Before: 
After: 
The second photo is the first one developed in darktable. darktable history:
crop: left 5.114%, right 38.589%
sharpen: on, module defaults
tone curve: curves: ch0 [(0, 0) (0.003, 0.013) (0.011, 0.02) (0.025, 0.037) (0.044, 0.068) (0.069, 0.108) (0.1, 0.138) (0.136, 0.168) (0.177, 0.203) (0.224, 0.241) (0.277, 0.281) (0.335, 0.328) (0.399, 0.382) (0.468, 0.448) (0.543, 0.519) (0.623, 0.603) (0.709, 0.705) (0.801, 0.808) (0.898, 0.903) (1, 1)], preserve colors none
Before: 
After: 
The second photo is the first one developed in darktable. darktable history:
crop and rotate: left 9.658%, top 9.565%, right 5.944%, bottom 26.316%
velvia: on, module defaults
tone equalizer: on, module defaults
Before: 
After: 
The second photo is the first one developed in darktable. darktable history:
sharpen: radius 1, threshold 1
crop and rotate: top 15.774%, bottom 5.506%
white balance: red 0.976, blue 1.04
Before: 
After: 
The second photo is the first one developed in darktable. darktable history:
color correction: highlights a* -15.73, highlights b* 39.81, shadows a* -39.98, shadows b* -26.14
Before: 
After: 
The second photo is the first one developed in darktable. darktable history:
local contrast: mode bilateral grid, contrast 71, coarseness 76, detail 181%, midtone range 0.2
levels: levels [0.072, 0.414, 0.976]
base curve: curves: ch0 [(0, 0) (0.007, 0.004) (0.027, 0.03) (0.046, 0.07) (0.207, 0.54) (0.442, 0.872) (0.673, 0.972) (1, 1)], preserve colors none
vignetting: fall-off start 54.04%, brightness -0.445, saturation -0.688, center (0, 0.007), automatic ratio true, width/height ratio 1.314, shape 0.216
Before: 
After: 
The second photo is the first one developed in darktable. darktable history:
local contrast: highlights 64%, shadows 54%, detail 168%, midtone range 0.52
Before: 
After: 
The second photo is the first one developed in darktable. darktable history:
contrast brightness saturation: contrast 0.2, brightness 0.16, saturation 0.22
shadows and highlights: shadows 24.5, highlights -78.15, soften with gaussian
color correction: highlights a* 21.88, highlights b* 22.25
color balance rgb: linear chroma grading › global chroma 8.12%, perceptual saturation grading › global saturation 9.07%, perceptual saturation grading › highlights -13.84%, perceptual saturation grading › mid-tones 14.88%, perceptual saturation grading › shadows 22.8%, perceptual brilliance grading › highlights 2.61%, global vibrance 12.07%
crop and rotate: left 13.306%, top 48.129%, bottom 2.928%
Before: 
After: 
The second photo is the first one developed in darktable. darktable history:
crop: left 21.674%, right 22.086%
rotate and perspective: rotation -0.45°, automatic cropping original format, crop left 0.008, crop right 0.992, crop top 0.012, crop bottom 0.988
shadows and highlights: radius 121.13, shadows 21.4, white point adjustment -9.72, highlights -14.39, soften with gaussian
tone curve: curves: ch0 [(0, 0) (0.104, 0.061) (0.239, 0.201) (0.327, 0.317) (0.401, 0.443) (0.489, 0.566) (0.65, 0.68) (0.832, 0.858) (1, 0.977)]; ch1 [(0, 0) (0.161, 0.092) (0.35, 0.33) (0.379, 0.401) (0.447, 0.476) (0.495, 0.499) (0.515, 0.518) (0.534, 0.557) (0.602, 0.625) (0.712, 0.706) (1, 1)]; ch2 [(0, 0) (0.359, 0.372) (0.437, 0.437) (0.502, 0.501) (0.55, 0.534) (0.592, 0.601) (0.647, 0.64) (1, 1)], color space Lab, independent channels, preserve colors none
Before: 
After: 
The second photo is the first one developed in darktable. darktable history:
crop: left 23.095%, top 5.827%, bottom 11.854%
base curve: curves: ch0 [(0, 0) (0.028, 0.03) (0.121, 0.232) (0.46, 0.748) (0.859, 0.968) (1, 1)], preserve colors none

^^^^^^^^

→ **Objective**
Rewrite every entry above, changing "developed" to "processed" everywhere and leaving the rest as is.

→ **The result**
Before: 
After: 
The second photo is the first one processed in darktable. darktable history:
crop: left 5.114%, right 38.589%
sharpen: on, module defaults
tone curve: curves: ch0 [(0, 0) (0.003, 0.013) (0.011, 0.02) (0.025, 0.037) (0.044, 0.068) (0.069, 0.108) (0.1, 0.138) (0.136, 0.168) (0.177, 0.203) (0.224, 0.241) (0.277, 0.281) (0.335, 0.328) (0.399, 0.382) (0.468, 0.448) (0.543, 0.519) (0.623, 0.603) (0.709, 0.705) (0.801, 0.808) (0.898, 0.903) (1, 1)], preserve colors none
Before: 
After: 
The second photo is the first one processed in darktable. darktable history:
crop and rotate: left 9.658%, top 9.565%, right 5.944%, bottom 26.316%
velvia: on, module defaults
tone equalizer: on, module defaults
Before: 
After: 
The second photo is the first one processed in darktable. darktable history:
sharpen: radius 1, threshold 1
crop and rotate: top 15.774%, bottom 5.506%
white balance: red 0.976, blue 1.04
Before: 
After: 
The second photo is the first one processed in darktable. darktable history:
color correction: highlights a* -15.73, highlights b* 39.81, shadows a* -39.98, shadows b* -26.14
Before: 
After: 
The second photo is the first one processed in darktable. darktable history:
local contrast: mode bilateral grid, contrast 71, coarseness 76, detail 181%, midtone range 0.2
levels: levels [0.072, 0.414, 0.976]
base curve: curves: ch0 [(0, 0) (0.007, 0.004) (0.027, 0.03) (0.046, 0.07) (0.207, 0.54) (0.442, 0.872) (0.673, 0.972) (1, 1)], preserve colors none
vignetting: fall-off start 54.04%, brightness -0.445, saturation -0.688, center (0, 0.007), automatic ratio true, width/height ratio 1.314, shape 0.216
Before: 
After: 
The second photo is the first one processed in darktable. darktable history:
local contrast: highlights 64%, shadows 54%, detail 168%, midtone range 0.52
Before: 
After: 
The second photo is the first one processed in darktable. darktable history:
contrast brightness saturation: contrast 0.2, brightness 0.16, saturation 0.22
shadows and highlights: shadows 24.5, highlights -78.15, soften with gaussian
color correction: highlights a* 21.88, highlights b* 22.25
color balance rgb: linear chroma grading › global chroma 8.12%, perceptual saturation grading › global saturation 9.07%, perceptual saturation grading › highlights -13.84%, perceptual saturation grading › mid-tones 14.88%, perceptual saturation grading › shadows 22.8%, perceptual brilliance grading › highlights 2.61%, global vibrance 12.07%
crop and rotate: left 13.306%, top 48.129%, bottom 2.928%
Before: 
After: 
The second photo is the first one processed in darktable. darktable history:
crop: left 21.674%, right 22.086%
rotate and perspective: rotation -0.45°, automatic cropping original format, crop left 0.008, crop right 0.992, crop top 0.012, crop bottom 0.988
shadows and highlights: radius 121.13, shadows 21.4, white point adjustment -9.72, highlights -14.39, soften with gaussian
tone curve: curves: ch0 [(0, 0) (0.104, 0.061) (0.239, 0.201) (0.327, 0.317) (0.401, 0.443) (0.489, 0.566) (0.65, 0.68) (0.832, 0.858) (1, 0.977)]; ch1 [(0, 0) (0.161, 0.092) (0.35, 0.33) (0.379, 0.401) (0.447, 0.476) (0.495, 0.499) (0.515, 0.518) (0.534, 0.557) (0.602, 0.625) (0.712, 0.706) (1, 1)]; ch2 [(0, 0) (0.359, 0.372) (0.437, 0.437) (0.502, 0.501) (0.55, 0.534) (0.592, 0.601) (0.647, 0.64) (1, 1)], color space Lab, independent channels, preserve colors none
Before: 
After: 
The second photo is the first one processed in darktable. darktable history:
crop: left 23.095%, top 5.827%, bottom 11.854%
base curve: curves: ch0 [(0, 0) (0.028, 0.03) (0.121, 0.232) (0.46, 0.748) (0.859, 0.968) (1, 1)], preserve colors none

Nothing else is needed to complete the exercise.